If the answer to the above question is “NO” for some ${\mu}$, then I THINK I know the following:

• There is a cardinal ${\lambda}$ such that ${\sigma\leq{\rm cf}(\lambda)<\theta\leq\lambda<\mu}$ and ${\kappa\in{\rm PP}_{\Gamma(\theta,\sigma)}(\lambda)}$.
• There is a cofinal and progressive ${\mathfrak{a}\subseteq\mu}$ with ${{\rm pcf}_{\Gamma(\theta,\sigma)}(\mathfrak{a})}$ unbounded in ${\kappa}$.
• There is cofinal and progressive ${\mathfrak{b}\subseteq\mu\cap{\sf Reg}}$ of cardinality ${\theta}$ for which ${\prod\mathfrak{b}}$ modulo the ideal ${[\mathfrak{b}]^{<\theta}}$ has true cofinality at least ${\kappa}$.

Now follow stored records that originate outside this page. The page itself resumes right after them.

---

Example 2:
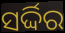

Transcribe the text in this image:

ସର୍ଦ୍ଦିର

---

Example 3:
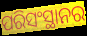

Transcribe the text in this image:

ପରିସଂସ୍ଥାନର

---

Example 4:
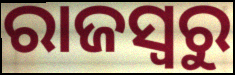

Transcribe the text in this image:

ରାଜସ୍ୱରୁ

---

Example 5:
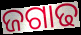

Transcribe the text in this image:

ଜଗାଢ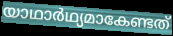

What I want to do over our Christmas break is to work out the details of the above and see if I REALLY know this. The idea is to keep mining pcf theory for more and more structure, with the hope of getting a contradiction eventually. I’ll post my work on the blog as it progresses.

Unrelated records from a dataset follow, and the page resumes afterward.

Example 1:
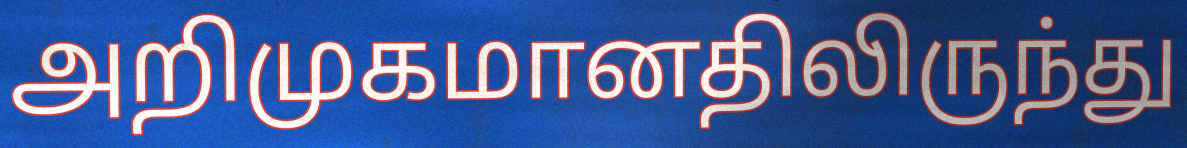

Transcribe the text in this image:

அறிமுகமானதிலிருந்து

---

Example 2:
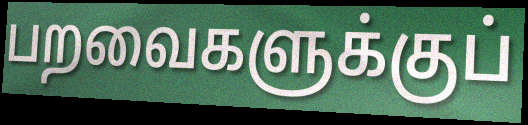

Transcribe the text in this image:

பறவைகளுக்குப்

The quarter is ending here, so I should have a little more time for maintaining this blog. I mentioned before that I figured out how to fix the proof of Claim 3.5, which then gives a fairly transparent proof of the cov vs. pp theorem. I need to clarify this a little, because what I’ve got doesn’t recover the full result originally claimed by Shelah. Here’s what I can show:

Theorem 1 Suppose ${\mu}$ is singular, and ${\aleph_0<\sigma\leq{\rm cf}(\mu)<\theta<\mu}$ with ${\sigma}$ and ${\theta}$ regular. Then the following two statements are equivalent for a regular cardinal ${\kappa}$:

1. ${{\rm pp}_{\Gamma(\theta,\sigma)}(\mu)<\kappa}$.
2. ${{\rm cov}(\mu,\mu,\theta,\sigma)<\kappa}$.

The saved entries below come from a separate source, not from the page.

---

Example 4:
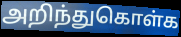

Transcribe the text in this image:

அறிந்துகொள்க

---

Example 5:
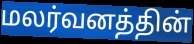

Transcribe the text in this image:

மலர்வனத்தின்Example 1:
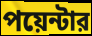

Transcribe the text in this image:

পয়েন্টার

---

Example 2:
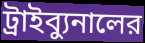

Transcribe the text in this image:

ট্রাইব্যুনালের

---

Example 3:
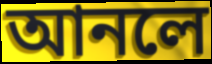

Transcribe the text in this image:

আনলে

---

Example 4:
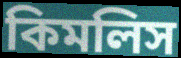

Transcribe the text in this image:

কিমলিস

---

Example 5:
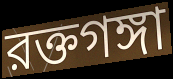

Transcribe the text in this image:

রক্তগঙ্গা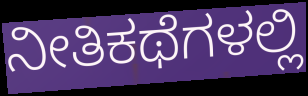
ನೀತಿಕಥೆಗಳಲ್ಲಿ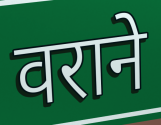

This is enough to deduce Shelah’s cov vs. pp theorem (Theorem 5.4 of Chapter II in The Book), which states:

Theorem 2 If ${\sigma}$ is a regular uncountable cardinal, and ${\sigma<\theta\leq\kappa\leq\lambda}$, then

$\displaystyle {\rm cov}(\lambda,\kappa,\theta,\sigma)+\lambda =\sup\{{\rm pp}_{\Gamma(\theta,\sigma)}(\mu): \kappa\leq\mu\leq\lambda\wedge \sigma\leq{\rm cf}(\mu)<\theta\}+\lambda \ \ \ \ \ (1)$

Now the issue left unresolved concerns the attainment of suprema in one particular case: if ${\mu}$ is singular and ${{\rm pp}_{\Gamma(\theta,\sigma)}(\mu)}$ is a weakly inaccessible cardinal ${\kappa}$, must there exist a cofinal subset of ${\mu\cap{\sf Reg}}$ of cardinal less than ${\theta}$ and a ${\sigma}$-complete ideal ${J}$ on ${\mathfrak{a}}$ containing the bounded subsets of ${\mathfrak{a}}$ such that

$\displaystyle \kappa={\rm tcf}\left(\prod\mathfrak{a}/J\right). \ \ \ \ \ (2)$

Said another way, if ${{\rm pp}_{\Gamma(\theta,\sigma)}(\mu)}$ is regular, then must the supremum in the definition of ${{\rm pp}_{\Gamma(\theta,\sigma)}(\mu)}$ be attained?

PS: I’m still very sleep-deprived…it’s all part of being the father of young children.